Thymidine kinase polypeptide (TK) is required for the activation of some antiviral nucleoside analogs e.g. acyclovir (ACV) and penciclovir (PCV), in order to inhibit viral DNA replication. HSV with TK mutations may impair activation of these drugs and confer a drug-resistant phenotype. The natural phenomenon of spontaneous mutation, which occurs in the absence of drug selection, results in the accumulation of approximately six to eight TK-deficient variants per 10⁴ plaque-forming viruses in virus populations that have never been exposed to selective pressure [6, 10, 12]. Furthermore, HSV-2 clinical isolates were shown to have a higher frequency of spontaneous mutations resistant to ACV and PCV, approximately 30-fold, compared to HSV-1 isolates, and the majority of these mutations are in tk. Consistent with this observation, HSV-2 strains also exhibited approximately a 20- to 80-fold higher spontaneous mutation rate to cidofovir (HPMPC), an inhibitor of HSV Pol, resistance compared with HSV-1 [21]. Therefore, these naturally-occuring mutations are not unique to tk and TK substrates as detected with antiviral agents ACV and PCV, but were extended with the direct Pol inhibitor, HPMPC, to other loci, most likely pol.

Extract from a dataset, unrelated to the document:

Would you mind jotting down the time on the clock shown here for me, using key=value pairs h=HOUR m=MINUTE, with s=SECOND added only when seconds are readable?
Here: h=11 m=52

Since mutations within the viral pol gene have been previously shown to affect spontaneous viral mutation rates [10], the higher frequency of errors associated with type 2 viruses may be an inherent property of the type 2 Pol. To assess the direct contribution of polymerases from virus types 1 and 2 to mutation frequency, recombinant HSV expressing a type 2 Pol within a type 1 viral genome were generated by marker transfer and examined along with a panel of other HSV isolates in two mutagenesis assays.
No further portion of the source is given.